## [Aim of the exercise]
State how many rows contain the string "severim", treating uppercase and lowercase letters as distinct. Give only the number.

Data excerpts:
= = =

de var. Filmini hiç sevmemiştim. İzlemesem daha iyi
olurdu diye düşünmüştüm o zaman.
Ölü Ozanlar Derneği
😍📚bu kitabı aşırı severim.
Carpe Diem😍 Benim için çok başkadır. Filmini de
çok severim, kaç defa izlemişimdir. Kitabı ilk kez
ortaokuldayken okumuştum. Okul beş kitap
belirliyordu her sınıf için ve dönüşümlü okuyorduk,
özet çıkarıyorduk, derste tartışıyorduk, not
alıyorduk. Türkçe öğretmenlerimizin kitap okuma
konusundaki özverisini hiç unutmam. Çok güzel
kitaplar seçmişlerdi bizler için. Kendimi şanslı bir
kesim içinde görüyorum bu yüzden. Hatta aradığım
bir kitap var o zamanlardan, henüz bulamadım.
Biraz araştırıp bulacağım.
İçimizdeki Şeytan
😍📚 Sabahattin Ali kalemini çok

= = =

## [Response for this exercise]
2